There’s no denying that some patients feel more comfortable receiving mental health care from their homes. Online therapy eliminates being seen walking in and out of a therapist’s office or sitting in the waiting room.
6. Costs are Relatively the Same
Americans typically pay between $60 and $120 per session, regardless of whether appointments are in person or online. However, most people spend between $20 and $250 when you factor in insurance coverage or higher fees set by individual therapists.
Since teletherapy's expansion, companies like BetterHelp and Talkspace have sought to make therapy more affordable. For instance, patients can access over 3,000 counselors when they subscribe to Talkspace. Depending on your plan, services cost anywhere from $69 to $129 — they also accept most insurance plans.

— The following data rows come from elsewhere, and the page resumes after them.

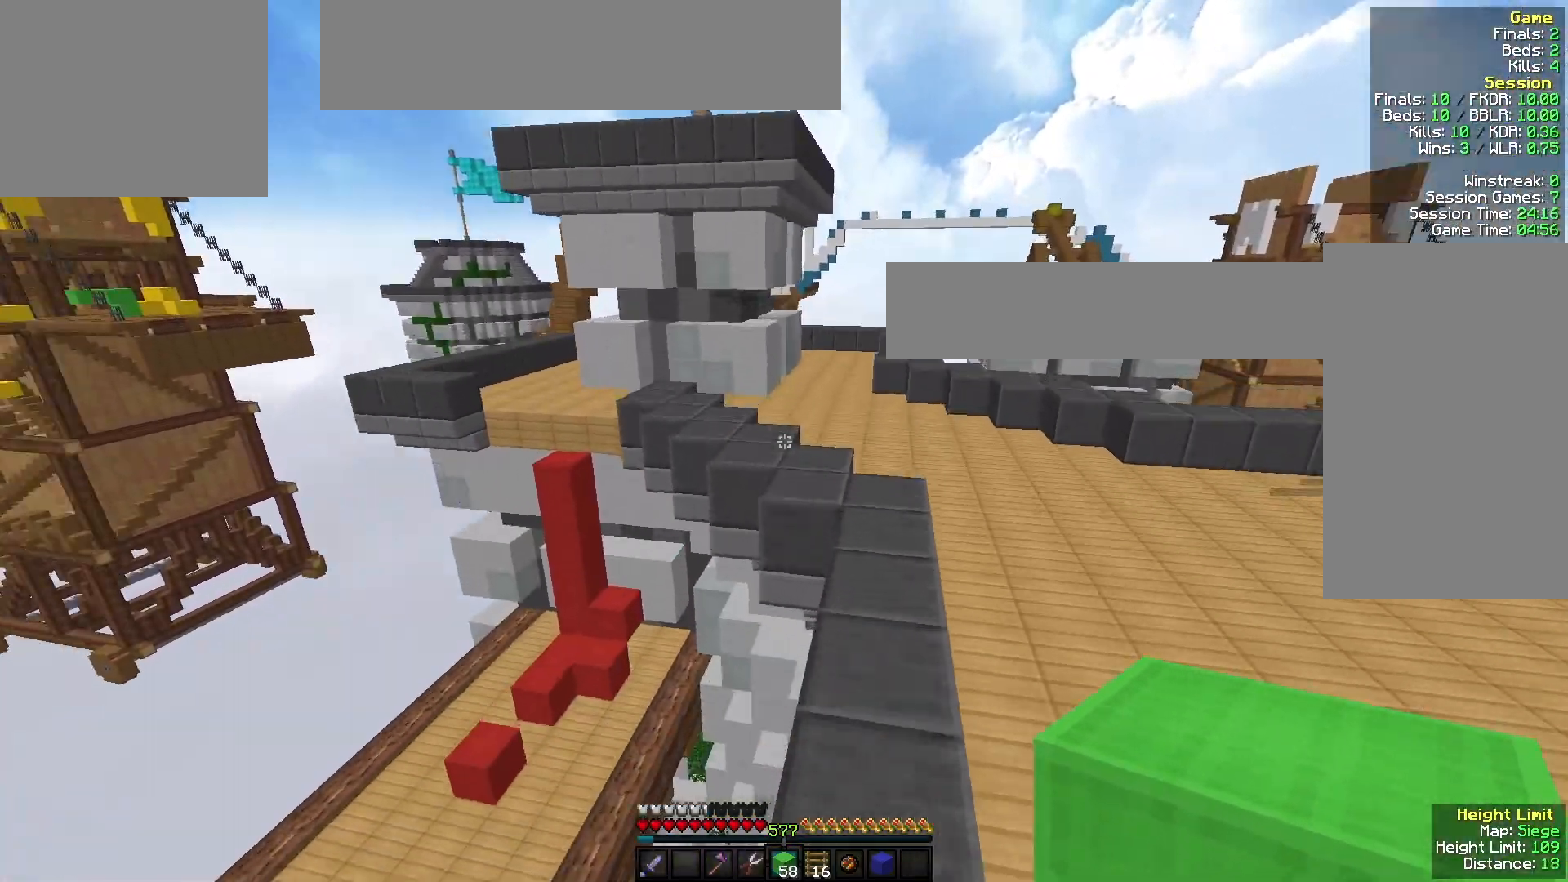
{"keys": ["w"], "mouse": [], "events": [[167, "d", "up"], [433, "d", "down"], [500, "d", "up"]]}
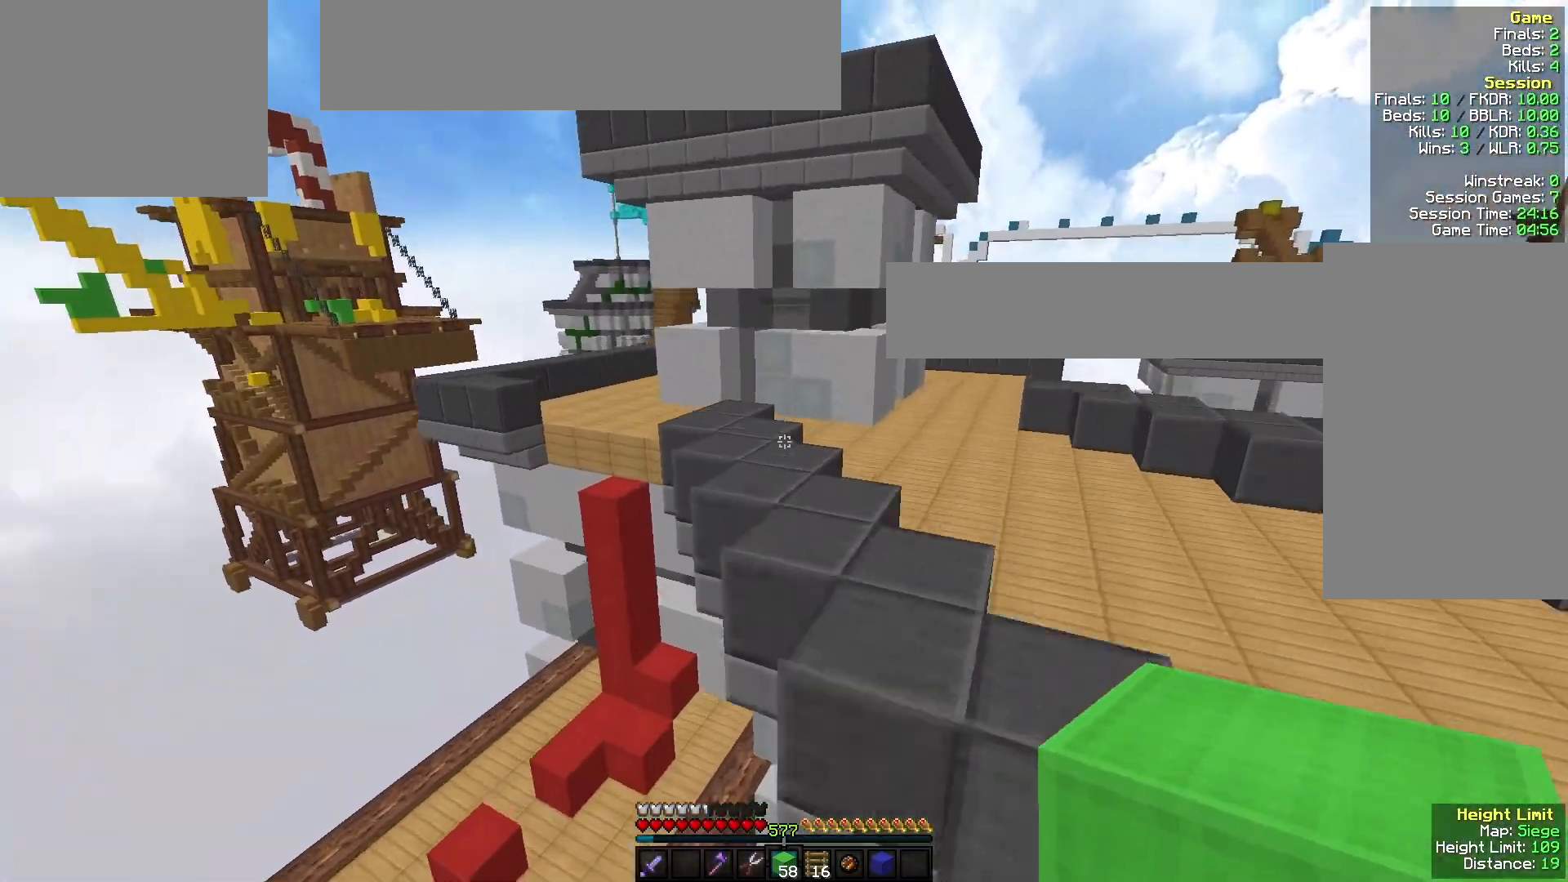
{"keys": ["w"], "mouse": [], "events": []}
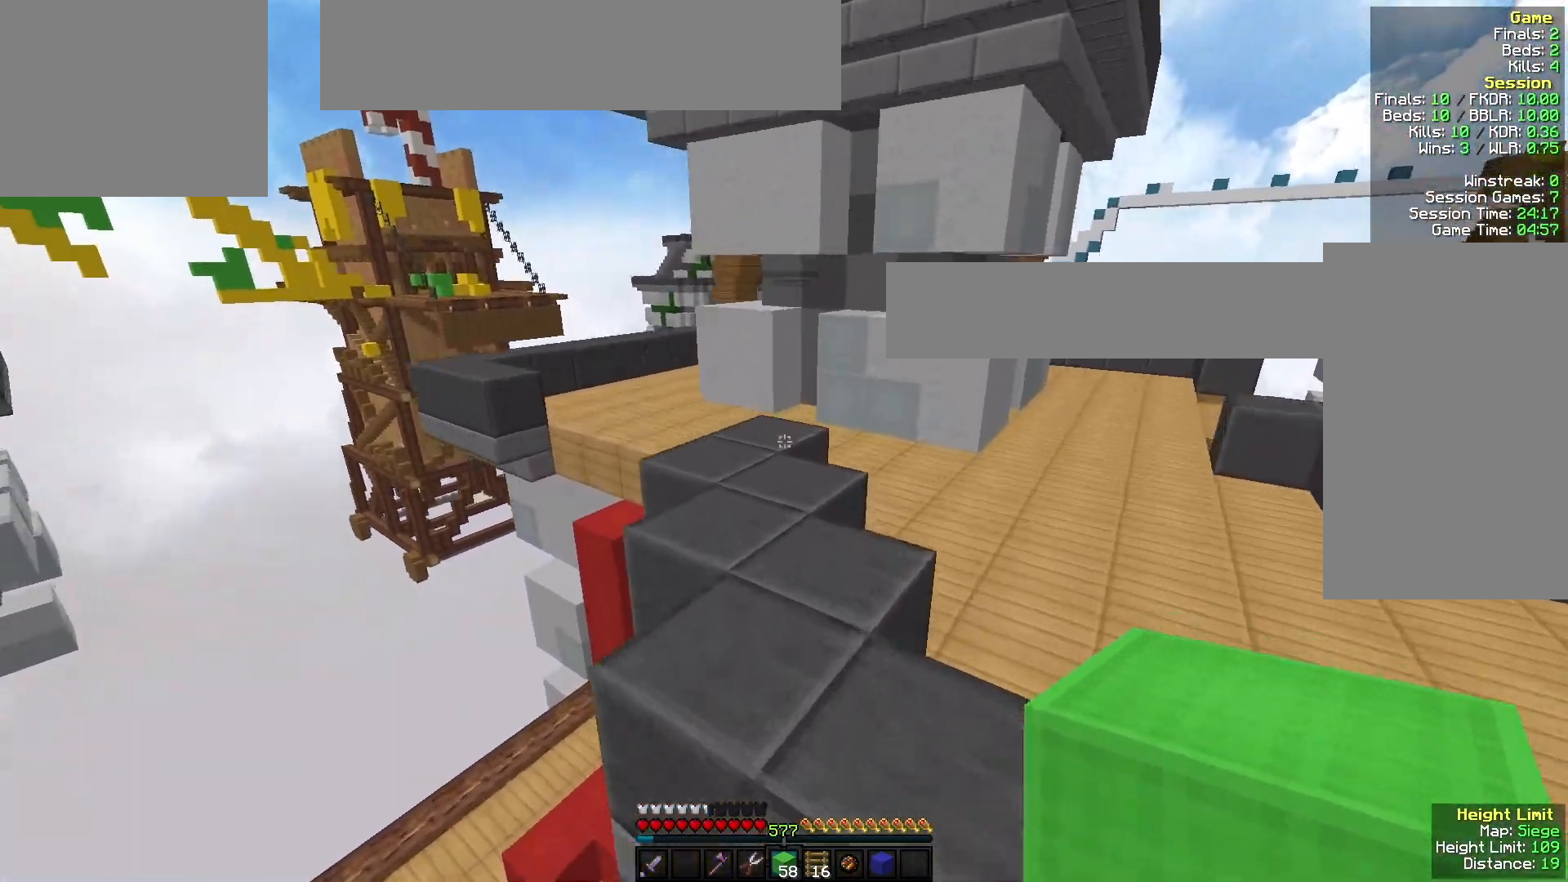
{"keys": ["w"], "mouse": [], "events": [[233, "a", "down"], [433, "a", "up"]]}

7. Patient Information Remains Protected Under HIPAA
Patients with privacy concerns need not worry about therapy in the virtual space. Online therapists adhere to the Health Insurance Portability and Accountability Act of 1996 (HIPAA) rules just as they would for in-person care.
Your therapist will provide forms for you to sign regarding HIPAA compliance when you meet with them for your first appointment. However, you are free to ask them questions about the system they use to hold patient information and how your details are protected.
Is Teletherapy or In-Person Care Right for You?
Teletherapy is an accessible way for patients to receive mental health treatment, but it may not be a suitable form of care for everyone. Only you can decide if online therapy is the most beneficial service to meet your mental health needs.